(EXERCISE PROMPT):
Return each entry word for word and skip its pictures.
# # # #
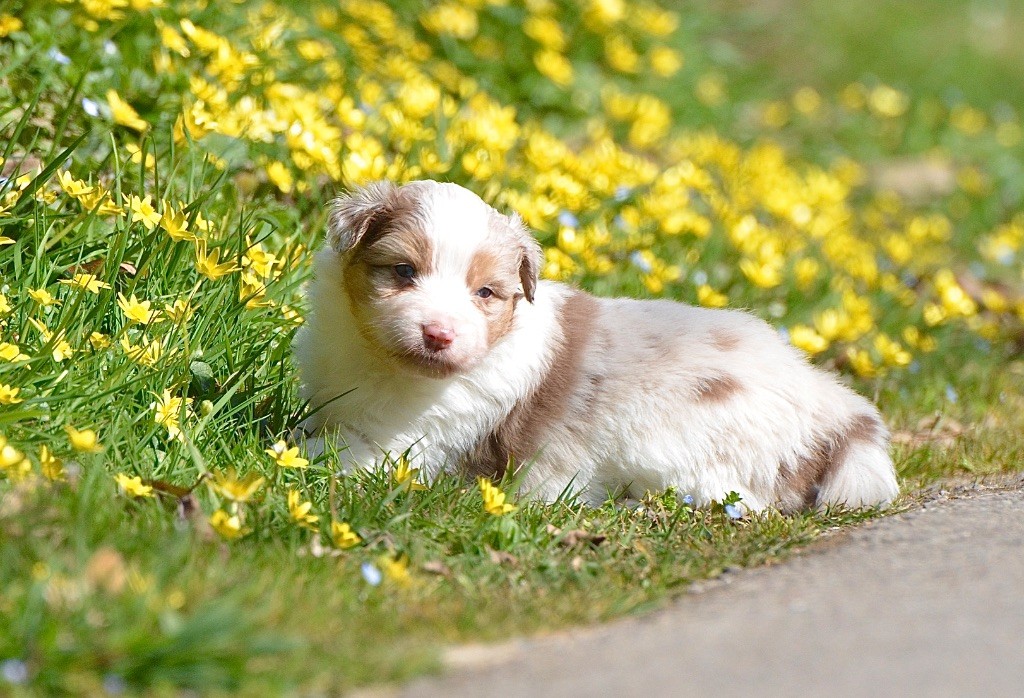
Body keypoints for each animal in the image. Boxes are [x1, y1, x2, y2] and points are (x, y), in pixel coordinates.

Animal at [294, 179, 897, 511]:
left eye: (485, 292)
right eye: (403, 271)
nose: (438, 334)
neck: (383, 365)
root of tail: (837, 408)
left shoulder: (417, 440)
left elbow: (343, 455)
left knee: (737, 501)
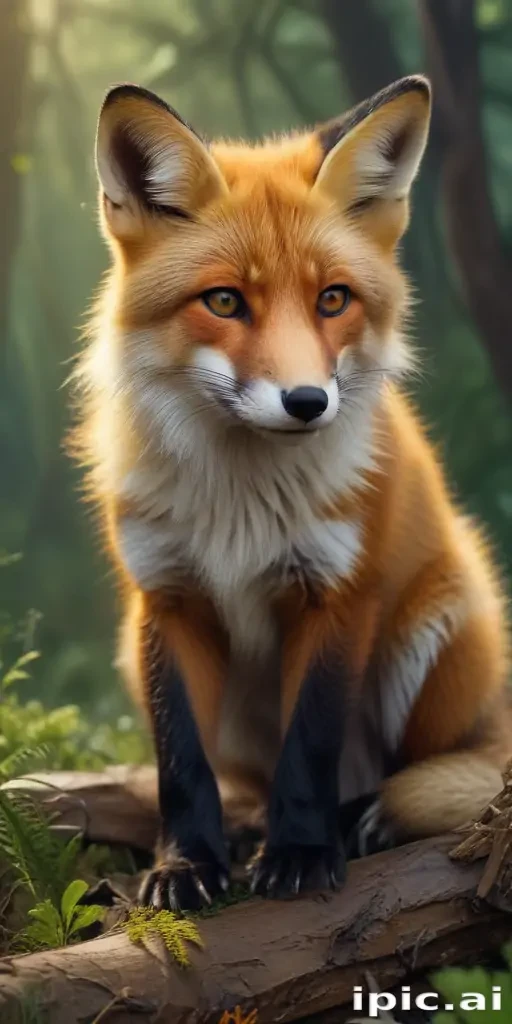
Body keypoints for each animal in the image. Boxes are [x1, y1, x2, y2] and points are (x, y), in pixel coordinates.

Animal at [73, 74, 511, 911]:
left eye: (332, 300)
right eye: (224, 302)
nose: (308, 402)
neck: (241, 505)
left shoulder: (337, 592)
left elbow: (310, 742)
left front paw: (303, 852)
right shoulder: (166, 599)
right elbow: (181, 762)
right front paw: (186, 863)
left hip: (435, 626)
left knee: (438, 770)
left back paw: (358, 820)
# # # #
(ANSWER BOX):
Body keypoints for each animal in the image. Boxes are [x1, y1, x2, y2] and points are (x, y), in pixel coordinates.

Animal at [294, 179, 897, 511]:
left eye: (485, 292)
right eye: (403, 271)
nose: (438, 334)
neck: (383, 365)
root of tail: (837, 408)
left shoulder: (417, 440)
left elbow: (343, 455)
left knee: (737, 501)
Body keypoints for each animal in the image. Boxes are [x1, y1, x2, y2] and points are (x, y), in pixel coordinates.

Animal at [73, 74, 511, 911]:
left eye: (332, 300)
right eye: (224, 302)
nose: (308, 402)
neck: (241, 505)
left shoulder: (337, 592)
left elbow: (310, 742)
left front paw: (303, 852)
right shoulder: (166, 599)
right elbow: (181, 762)
right front paw: (186, 863)
left hip: (435, 626)
left knee: (438, 770)
left back paw: (358, 820)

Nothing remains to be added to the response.